TO DO
Below are the records. Gather each line that holds "Purpose".

DATA EXCERPTS
******
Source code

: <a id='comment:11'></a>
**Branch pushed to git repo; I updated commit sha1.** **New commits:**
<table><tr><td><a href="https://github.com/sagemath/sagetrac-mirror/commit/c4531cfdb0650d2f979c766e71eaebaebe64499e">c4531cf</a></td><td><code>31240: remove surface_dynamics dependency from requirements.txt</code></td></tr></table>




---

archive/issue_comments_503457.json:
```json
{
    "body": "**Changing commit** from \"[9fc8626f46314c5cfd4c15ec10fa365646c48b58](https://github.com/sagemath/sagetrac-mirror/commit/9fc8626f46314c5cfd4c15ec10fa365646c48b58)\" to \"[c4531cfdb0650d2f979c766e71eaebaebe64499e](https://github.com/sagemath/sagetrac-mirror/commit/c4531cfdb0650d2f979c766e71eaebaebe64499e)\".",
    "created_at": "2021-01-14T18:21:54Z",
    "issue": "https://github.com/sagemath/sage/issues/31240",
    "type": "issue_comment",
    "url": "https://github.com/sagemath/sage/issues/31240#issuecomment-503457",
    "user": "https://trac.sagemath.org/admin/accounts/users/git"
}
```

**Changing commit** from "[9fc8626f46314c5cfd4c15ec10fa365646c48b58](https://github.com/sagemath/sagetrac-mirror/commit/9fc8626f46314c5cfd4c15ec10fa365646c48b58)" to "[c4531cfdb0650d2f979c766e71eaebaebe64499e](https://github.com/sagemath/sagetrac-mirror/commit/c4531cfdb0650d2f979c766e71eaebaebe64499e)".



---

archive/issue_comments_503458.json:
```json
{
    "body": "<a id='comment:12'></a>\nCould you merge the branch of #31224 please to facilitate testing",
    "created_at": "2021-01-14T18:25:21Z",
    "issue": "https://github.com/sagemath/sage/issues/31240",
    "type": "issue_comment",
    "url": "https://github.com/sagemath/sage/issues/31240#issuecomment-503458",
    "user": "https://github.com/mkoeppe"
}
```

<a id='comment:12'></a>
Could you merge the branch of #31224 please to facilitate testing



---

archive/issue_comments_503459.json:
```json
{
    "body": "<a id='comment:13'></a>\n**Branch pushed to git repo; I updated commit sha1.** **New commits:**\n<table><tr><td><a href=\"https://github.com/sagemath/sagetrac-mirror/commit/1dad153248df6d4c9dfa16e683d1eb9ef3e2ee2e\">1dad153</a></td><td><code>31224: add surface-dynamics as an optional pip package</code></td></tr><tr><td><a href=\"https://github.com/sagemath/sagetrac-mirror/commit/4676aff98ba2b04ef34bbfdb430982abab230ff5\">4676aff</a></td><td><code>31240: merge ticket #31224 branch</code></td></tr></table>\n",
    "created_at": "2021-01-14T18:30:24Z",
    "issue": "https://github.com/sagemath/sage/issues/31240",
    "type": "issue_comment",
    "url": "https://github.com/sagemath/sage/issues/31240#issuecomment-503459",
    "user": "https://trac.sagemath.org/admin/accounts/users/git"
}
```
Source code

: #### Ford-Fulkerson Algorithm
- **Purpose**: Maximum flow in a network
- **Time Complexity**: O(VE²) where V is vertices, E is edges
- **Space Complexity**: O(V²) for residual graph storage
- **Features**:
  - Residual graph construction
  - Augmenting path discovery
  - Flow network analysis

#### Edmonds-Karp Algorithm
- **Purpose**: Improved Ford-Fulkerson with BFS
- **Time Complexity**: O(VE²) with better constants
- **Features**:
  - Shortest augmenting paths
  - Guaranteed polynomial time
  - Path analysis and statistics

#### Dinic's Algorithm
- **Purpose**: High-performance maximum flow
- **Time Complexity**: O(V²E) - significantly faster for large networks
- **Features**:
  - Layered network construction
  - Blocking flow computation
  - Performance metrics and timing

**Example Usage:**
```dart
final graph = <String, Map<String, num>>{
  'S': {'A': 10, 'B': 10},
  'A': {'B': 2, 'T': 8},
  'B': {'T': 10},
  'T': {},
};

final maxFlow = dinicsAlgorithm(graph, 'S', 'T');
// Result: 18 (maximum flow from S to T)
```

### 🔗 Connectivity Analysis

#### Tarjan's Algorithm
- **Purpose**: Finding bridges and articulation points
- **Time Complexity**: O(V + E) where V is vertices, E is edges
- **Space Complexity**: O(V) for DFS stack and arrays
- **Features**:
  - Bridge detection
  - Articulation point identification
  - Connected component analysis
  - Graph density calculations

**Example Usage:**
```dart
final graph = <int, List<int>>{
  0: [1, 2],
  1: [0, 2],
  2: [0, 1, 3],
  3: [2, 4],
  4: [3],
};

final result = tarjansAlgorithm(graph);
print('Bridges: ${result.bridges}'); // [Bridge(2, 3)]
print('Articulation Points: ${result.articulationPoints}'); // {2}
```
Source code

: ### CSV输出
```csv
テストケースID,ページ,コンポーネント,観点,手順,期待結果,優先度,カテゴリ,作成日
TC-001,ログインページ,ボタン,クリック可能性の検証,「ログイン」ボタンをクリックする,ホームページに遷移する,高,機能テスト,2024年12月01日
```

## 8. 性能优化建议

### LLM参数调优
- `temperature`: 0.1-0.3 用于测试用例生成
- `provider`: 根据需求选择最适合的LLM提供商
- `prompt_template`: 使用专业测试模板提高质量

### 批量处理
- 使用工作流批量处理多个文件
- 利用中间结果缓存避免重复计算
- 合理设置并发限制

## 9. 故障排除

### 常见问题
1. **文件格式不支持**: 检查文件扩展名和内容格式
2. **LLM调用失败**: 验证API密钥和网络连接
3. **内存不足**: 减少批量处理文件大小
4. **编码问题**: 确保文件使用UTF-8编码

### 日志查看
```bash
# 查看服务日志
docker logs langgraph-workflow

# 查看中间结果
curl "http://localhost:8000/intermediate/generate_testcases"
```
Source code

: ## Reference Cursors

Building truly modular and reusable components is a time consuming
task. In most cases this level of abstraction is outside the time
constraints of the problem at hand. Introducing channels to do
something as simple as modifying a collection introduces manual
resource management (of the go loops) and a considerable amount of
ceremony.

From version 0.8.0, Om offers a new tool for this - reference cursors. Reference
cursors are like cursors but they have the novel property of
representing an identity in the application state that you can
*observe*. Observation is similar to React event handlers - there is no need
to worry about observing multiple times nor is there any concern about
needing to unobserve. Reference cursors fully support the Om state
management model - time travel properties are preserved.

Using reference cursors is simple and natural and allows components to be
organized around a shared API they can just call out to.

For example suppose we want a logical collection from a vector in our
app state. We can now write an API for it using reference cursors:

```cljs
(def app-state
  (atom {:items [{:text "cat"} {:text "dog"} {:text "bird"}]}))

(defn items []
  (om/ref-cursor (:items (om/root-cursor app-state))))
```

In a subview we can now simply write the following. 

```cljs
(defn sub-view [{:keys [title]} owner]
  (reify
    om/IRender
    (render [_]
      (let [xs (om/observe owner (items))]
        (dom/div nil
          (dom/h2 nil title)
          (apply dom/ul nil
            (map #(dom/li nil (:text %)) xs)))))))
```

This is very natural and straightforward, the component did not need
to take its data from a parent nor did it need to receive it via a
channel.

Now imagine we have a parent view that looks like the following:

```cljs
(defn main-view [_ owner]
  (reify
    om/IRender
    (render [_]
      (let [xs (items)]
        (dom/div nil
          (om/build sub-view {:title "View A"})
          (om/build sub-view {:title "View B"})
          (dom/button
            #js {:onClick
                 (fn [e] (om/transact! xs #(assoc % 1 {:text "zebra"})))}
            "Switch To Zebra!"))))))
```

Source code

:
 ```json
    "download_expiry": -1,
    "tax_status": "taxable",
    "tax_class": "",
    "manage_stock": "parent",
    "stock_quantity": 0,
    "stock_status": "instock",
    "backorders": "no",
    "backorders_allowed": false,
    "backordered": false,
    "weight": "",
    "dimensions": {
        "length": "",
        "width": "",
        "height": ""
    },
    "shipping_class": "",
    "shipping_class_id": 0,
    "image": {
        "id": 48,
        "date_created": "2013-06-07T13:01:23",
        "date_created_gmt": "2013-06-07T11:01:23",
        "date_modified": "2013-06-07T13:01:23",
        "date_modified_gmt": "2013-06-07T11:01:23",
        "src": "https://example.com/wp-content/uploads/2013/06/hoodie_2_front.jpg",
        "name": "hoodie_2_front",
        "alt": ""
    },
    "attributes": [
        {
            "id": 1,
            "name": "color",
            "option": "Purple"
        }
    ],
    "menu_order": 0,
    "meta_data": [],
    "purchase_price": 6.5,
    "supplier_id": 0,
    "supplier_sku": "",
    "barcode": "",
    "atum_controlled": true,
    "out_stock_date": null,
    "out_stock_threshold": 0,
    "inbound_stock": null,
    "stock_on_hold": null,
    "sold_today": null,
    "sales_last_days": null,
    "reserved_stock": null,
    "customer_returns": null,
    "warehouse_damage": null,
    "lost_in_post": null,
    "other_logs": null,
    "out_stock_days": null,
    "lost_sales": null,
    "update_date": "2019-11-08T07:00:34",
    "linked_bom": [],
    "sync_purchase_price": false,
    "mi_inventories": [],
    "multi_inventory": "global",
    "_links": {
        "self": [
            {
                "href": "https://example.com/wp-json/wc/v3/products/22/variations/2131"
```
******
WRITTEN RESPONSE
- **Purpose**: Maximum flow in a network
- **Purpose**: Improved Ford-Fulkerson with BFS
- **Purpose**: High-performance maximum flow
- **Purpose**: Finding bridges and articulation points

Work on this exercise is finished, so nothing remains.